Private Quinoa-Schule könnte Gesamtschulen in Herne entlasten
Derzeit wird die Gründung einer Schule in privater Trägerschaft in Herne diskutiert. Die Quinoa-Schule kümmert sich vor allem um Kinder und Jugendliche aus sozial schwachen Familien und will in Herne eigenen Angaben zufolge zum Schuljahr 2023/24 oder bereits 2022/23 mit einem fünften und einem siebten Jahrgang starten. Damit sei die Privatschule eine Möglichkeit der Entlastung für die Gesamtschulen, sagt Schulamtsleiter Andreas Merkendorf. Denn sie könne einen Teil der Bildungsgangwechsler nach der sechsten Klasse aufnehmen.
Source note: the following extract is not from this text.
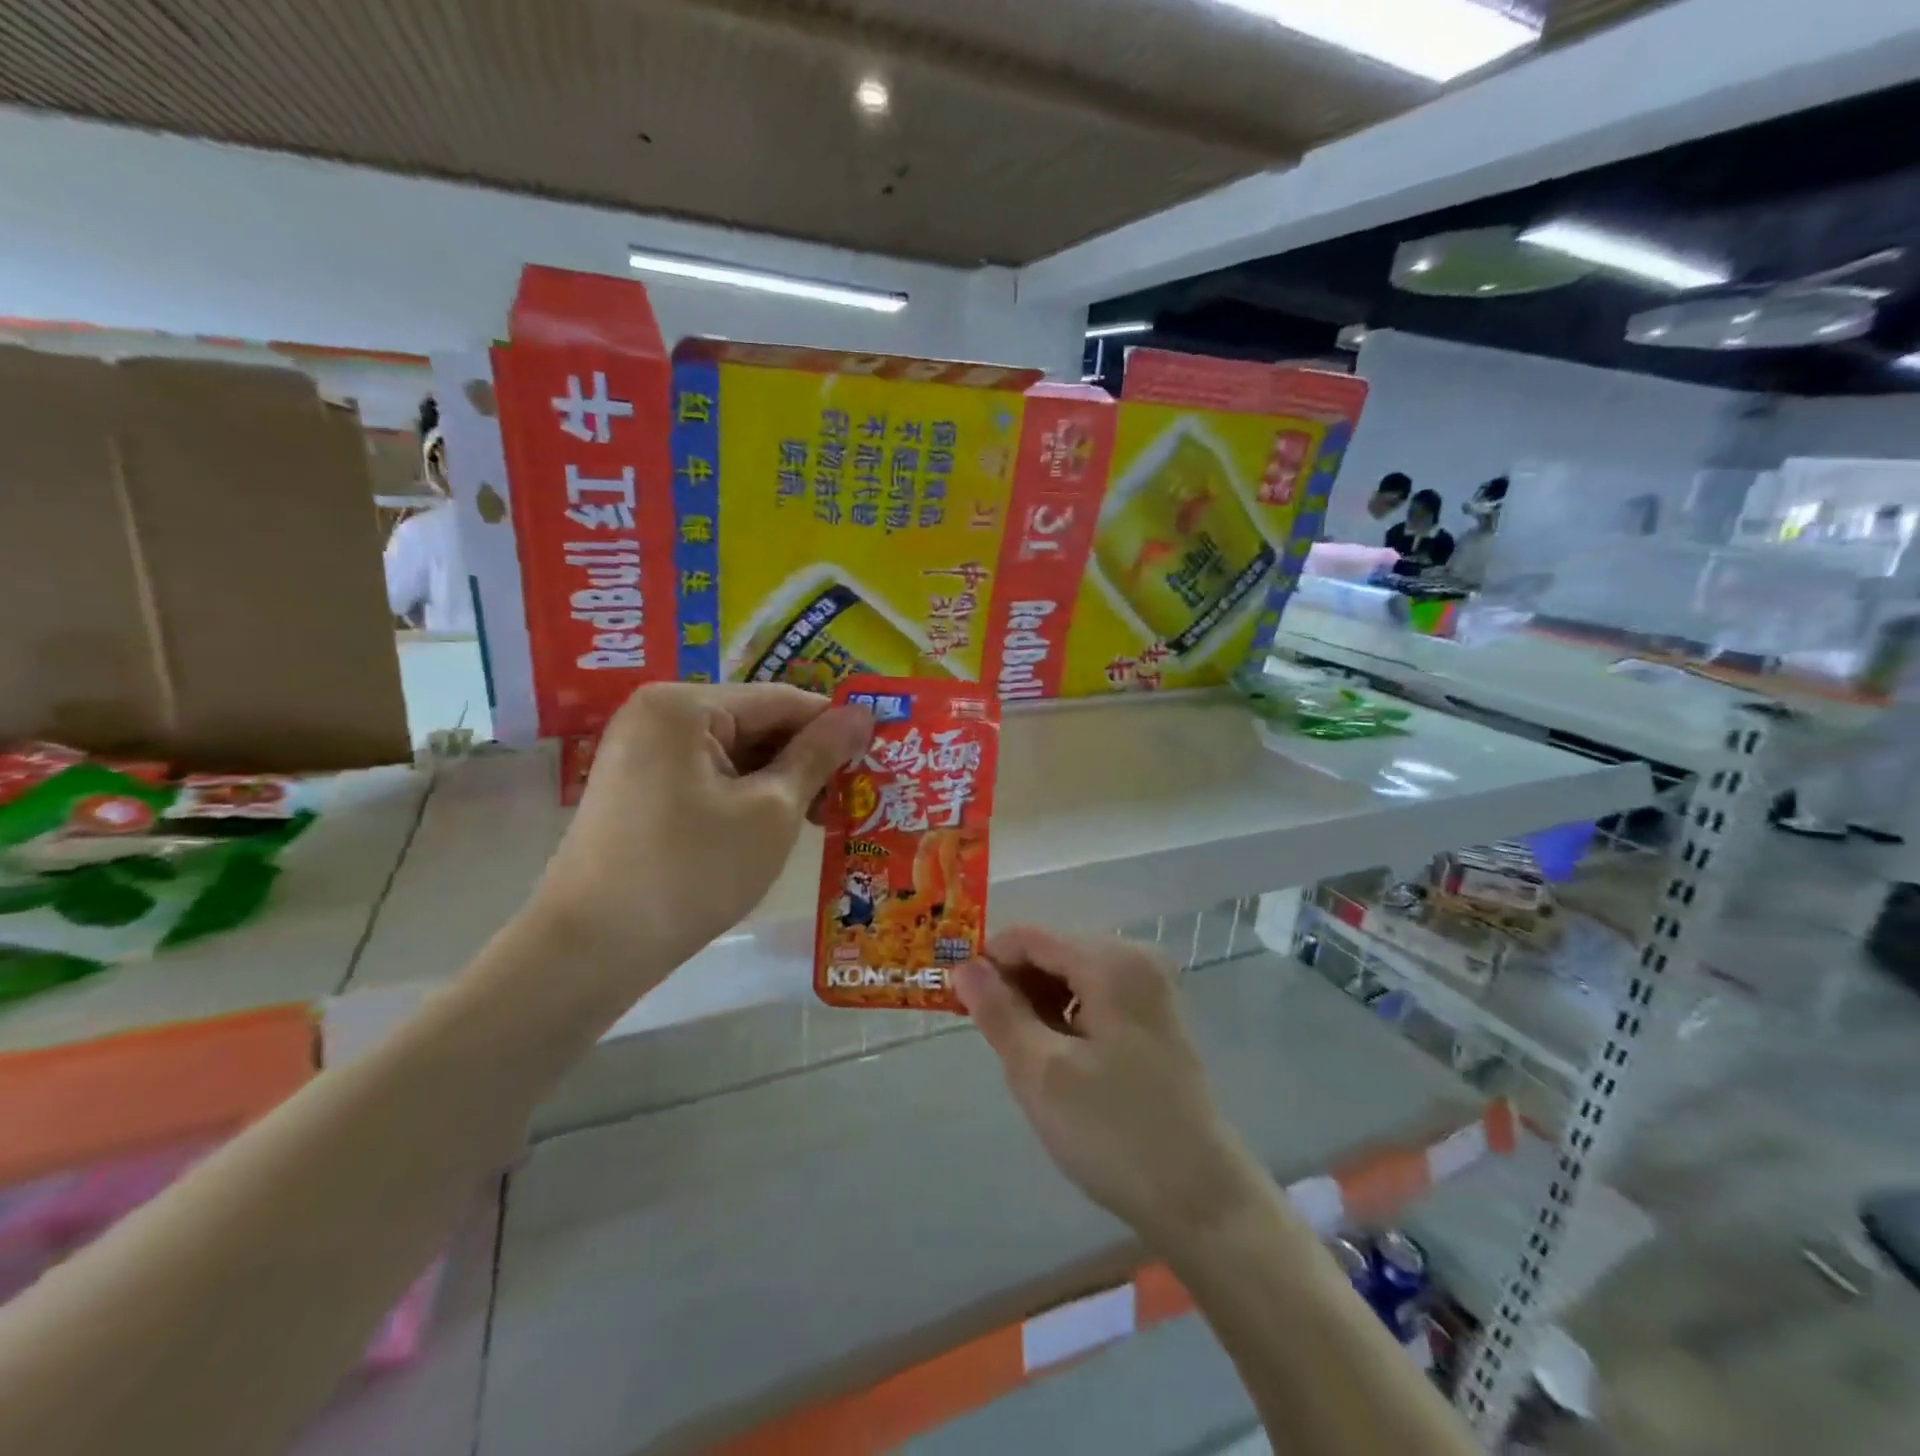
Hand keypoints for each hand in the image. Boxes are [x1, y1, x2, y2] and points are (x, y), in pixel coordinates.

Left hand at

Theres Boneberger (SPD) sprach sich im Schulausschuss am vergangenen Donnerstag (21. Januar) für die Errichtung einer Schule in privater Trägerschaft aus – auch wenn der Fraktion die Entscheidung nicht leicht gefallen sei. "Bildung gehört in öffentliche Hand", so Boneberger. Allerdings entlasse man in Herne zu viele Kinder ohne Abschluss. "Wir brauchen eine schnelle, pragmatische Lösung." Auch die CDU stimmte dem Beschlussvorschlag zur weiteren Planung zu.
In den Augen der Grünen Fraktion ist die Quinoa-Schule dagegen nur "ein kurzfristiges Hilfsmittel, das einige Krankheiten aufweist". So sei noch nicht abzusehen, ob die Privatschule auch tatsächlich die Abschlussquoten erhöht. Eine Alternative gibt es laut Schulamtsleiter Andreas Merkendorf derzeit aber nicht. So sei die Vergrößerung der Gesamtschulen keine langfristige Lösung.
Die Linken in Herne fordern nun, dass der Bau einer weiteren Gesamtschule in Herne geprüft wird. Grund dafür seien fehlende Überlegungen zur Integration der Privatschule in die Herner Bildungslandschaft, sagte David Schreiber im Schulausschuss am Donnerstag (21. Januar.) Der Prüfantrag wird frühestens in der nächsten Sitzung Mitte März beschlossen.